EU foreign policy chief urges Israel to freeze settlement construction, drop plans to finish security fence on occupied West Bank territory

EU foreign policy chief Javier Solana urged Israel on Sunday to freeze settlements on occupied West Bank territory and stop constructing the security barrier, saying they could obstruct lasting Arab-Israeli peace.

 

Solana said he was struck during a tour on Saturday of Arab towns on Jerusalem's eastern slopes that lie within West Bank land by the growth of settlements and a barrier cutting into land that Palestinians want for a state.

 

"I had the opportunity to make a tour along the eastern part of Jerusalem and go to Abu Dis and its surroundings. You get really very shocked every time you go and you see the situation worse, the wall is more extended and settlements are more extended," Solana told reporters in Amman.

 

Under the US-backed "road map" peace plan of 2003, Israel was supposed to halt settlement building in the West Bank, which Israel occupied in the 1967 Arab-Israel war.

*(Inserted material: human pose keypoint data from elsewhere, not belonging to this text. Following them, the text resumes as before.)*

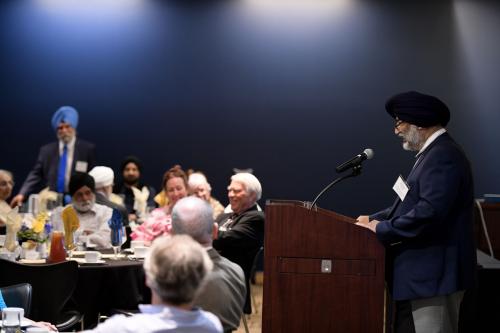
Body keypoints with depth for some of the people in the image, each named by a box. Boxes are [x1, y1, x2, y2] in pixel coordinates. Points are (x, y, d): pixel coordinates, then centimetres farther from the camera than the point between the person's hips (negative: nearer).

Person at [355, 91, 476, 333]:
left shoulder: (443, 155, -17)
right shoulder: (433, 152, 17)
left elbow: (430, 212, -26)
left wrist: (382, 230, -17)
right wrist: (375, 219, 9)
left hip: (433, 275, -10)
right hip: (422, 272, 10)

Palestinians were also required to dismantle militant groups, a step they have yet to take.

 

Some 260,000 settlers live in the West Bank, home to 2.5 million Palestinians.

 

"All these things have to first freeze and then to begin to see how they can be resolved in order to get the process moving again," Solana said.

 

'Window of opportunity'

Israel says the barrier, a mix of wire fencing and concrete walls, stops suicide bombers from reaching its cities.

 

Solana said he hoped "the realities on the ground" brought about by Jewish settlement building would not "prevent a two-state solution from happening."

 

The EU official said there was a "window of opportunity" that the international community and the parties to the conflict should seize to revive talks that collapsed in 2001 and have remained deadlocked since Hamas took power.

 

"We think there is an opportunity now, an opportunity that should not be let go by to open the political process that should end up with the resolution of the conflict," he said.

 

Solana said a new resolve was emerging among the Quartet of Middle East mediators -- the United States, United Nations, Russia and the European Union -- that raised hopes for progress when a planned meeting takes place in Washington on February 2.

 

"The political will is being constructed. It's been too long in which the suffering of people has been very deep ... and the moment we think has arrived to change the approach," he said.

 

Solana who has also visited Egypt and the Palestinian territories in his current Middle East tour left for Israel to meet Israeli Prime Minister Ehud Olmert before heading back to Brussels.